The rest of the horses started coming in. I'd just put Sonny in his stall when I heard the metal bar thud.

It was the thud of idiocy on my part. 

Because there's a reason for the additional latch on that gate. That reason is goats.

Specifically goats, who let themselves out of the paddock by nosing back the metal bar, which allows the gate to swing open, given said goat access to whatever feed and hay they want (which is all of the feed and hay).

Izzy was out again. This time eating Fiona's breakfast. 

Another bowl of feed. More food shaking and pleading with the goats to go home. Another onslaught of sheep and goats, punctuated by being horned in my posterior by Annabelle. 

I escaped. Closed the gate. Latched it. Stopped to take a deep breath. Wipe the sweat from my brow.

The horses were stomping and whinnying at me. Asking what was taking me so long. 

Back when I was admiring the simple ingenuity of the notch on the water pump, I wanted the lesson of the day to be about the benefits of being purpose driven. Of identifying a thing to be fixed or improved and improving or fixing that thing. Of being thoughtful and deliberate. 

There's a quote Brad likes to share with me periodically when I'm bemoaning his constant list-making.

"If you fail to plan, then you plan to fail."

I tried it his way at the barn on Saturday.
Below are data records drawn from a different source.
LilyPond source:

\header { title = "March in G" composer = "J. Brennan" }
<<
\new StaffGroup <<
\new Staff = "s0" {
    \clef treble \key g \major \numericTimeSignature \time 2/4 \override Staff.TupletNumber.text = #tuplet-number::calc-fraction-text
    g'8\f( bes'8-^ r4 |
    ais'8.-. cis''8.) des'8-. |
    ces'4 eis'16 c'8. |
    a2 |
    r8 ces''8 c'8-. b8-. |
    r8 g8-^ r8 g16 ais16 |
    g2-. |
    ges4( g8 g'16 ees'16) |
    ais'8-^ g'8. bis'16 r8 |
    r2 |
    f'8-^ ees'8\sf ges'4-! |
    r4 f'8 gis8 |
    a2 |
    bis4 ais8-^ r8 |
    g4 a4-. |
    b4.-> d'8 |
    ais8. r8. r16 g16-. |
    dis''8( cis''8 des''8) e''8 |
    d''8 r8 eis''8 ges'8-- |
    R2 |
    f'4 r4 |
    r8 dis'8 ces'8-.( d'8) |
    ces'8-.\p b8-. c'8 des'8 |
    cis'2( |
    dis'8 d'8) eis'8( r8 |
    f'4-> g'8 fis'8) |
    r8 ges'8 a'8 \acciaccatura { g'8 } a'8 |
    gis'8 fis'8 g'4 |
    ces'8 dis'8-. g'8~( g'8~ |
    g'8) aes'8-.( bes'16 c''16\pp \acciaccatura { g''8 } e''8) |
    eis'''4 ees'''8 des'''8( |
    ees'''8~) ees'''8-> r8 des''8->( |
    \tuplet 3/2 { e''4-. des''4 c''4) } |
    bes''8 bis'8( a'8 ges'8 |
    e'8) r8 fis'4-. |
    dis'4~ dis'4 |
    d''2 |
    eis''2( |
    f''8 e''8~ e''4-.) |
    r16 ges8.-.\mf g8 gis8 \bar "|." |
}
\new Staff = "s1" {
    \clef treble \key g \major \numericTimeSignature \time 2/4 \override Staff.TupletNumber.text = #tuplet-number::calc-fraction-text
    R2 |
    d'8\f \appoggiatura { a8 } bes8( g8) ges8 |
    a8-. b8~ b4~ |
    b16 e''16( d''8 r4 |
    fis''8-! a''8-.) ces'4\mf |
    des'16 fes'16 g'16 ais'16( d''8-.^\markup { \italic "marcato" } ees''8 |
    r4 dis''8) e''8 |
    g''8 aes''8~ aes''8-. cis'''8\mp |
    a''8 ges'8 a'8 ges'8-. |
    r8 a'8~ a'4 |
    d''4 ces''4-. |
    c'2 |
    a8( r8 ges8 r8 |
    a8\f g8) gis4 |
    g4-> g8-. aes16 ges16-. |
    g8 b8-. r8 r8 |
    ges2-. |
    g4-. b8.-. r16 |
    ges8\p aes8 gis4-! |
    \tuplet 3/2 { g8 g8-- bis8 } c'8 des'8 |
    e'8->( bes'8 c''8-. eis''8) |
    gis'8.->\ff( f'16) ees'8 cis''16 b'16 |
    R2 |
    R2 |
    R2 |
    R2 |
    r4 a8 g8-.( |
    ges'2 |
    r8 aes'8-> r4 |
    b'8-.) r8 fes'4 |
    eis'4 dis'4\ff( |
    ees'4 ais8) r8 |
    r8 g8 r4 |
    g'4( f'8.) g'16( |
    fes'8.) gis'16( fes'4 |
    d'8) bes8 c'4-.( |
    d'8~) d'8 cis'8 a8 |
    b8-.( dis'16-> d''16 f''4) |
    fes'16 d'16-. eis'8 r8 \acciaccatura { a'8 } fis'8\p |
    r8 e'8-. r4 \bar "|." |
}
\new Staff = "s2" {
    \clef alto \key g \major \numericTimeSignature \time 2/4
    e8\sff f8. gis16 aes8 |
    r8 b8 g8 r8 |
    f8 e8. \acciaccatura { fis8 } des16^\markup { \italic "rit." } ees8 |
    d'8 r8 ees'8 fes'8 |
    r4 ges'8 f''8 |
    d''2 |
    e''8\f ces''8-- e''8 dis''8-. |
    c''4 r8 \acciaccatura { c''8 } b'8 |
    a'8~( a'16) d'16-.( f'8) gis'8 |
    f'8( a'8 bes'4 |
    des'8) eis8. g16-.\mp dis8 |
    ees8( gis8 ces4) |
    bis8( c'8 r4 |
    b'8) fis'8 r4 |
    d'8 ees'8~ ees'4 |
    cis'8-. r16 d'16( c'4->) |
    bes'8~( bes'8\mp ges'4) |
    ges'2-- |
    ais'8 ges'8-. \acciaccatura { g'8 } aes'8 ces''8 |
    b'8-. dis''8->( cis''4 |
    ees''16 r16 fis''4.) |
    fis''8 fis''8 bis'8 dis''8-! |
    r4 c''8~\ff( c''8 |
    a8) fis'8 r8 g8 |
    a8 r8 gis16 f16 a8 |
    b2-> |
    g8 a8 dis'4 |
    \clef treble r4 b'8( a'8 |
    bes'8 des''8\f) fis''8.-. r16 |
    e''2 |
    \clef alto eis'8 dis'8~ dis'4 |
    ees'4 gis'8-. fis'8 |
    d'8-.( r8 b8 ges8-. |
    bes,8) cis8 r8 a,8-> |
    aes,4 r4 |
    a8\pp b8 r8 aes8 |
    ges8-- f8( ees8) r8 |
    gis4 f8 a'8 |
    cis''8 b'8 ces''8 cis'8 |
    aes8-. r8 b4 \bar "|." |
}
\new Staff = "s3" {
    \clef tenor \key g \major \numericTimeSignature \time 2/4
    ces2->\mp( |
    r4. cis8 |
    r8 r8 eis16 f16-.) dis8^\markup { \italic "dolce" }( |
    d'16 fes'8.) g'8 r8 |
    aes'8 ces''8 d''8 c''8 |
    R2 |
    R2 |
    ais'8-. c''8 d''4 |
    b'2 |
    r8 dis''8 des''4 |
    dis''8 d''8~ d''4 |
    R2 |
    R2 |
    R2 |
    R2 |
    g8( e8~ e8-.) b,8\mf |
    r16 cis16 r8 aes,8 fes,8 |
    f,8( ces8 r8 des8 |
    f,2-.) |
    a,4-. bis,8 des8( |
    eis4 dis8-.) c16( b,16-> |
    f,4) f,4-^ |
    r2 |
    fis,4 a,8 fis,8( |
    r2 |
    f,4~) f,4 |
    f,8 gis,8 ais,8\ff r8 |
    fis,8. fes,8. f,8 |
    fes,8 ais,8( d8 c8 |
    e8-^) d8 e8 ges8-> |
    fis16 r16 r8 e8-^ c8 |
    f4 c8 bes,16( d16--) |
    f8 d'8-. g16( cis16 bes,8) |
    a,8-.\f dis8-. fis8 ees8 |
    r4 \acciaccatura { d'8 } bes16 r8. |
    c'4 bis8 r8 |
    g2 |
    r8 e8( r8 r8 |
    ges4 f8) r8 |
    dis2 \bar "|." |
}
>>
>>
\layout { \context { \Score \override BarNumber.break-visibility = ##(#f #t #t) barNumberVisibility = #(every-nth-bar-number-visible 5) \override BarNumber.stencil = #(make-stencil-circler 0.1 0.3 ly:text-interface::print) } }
And I'm pretty sure I still failed.

Which leads us to that other quote, "The best-laid plans of mice and men oft go astray."

To this canon, I'd like to add my own reflection:

"When goats are afoot, plan for the apocalypse (or, at least a minor headache)."

For the record, I still love goats.

Which is maybe the real lesson in all of those: Sometimes the things you love, are also the things that drive you crazy.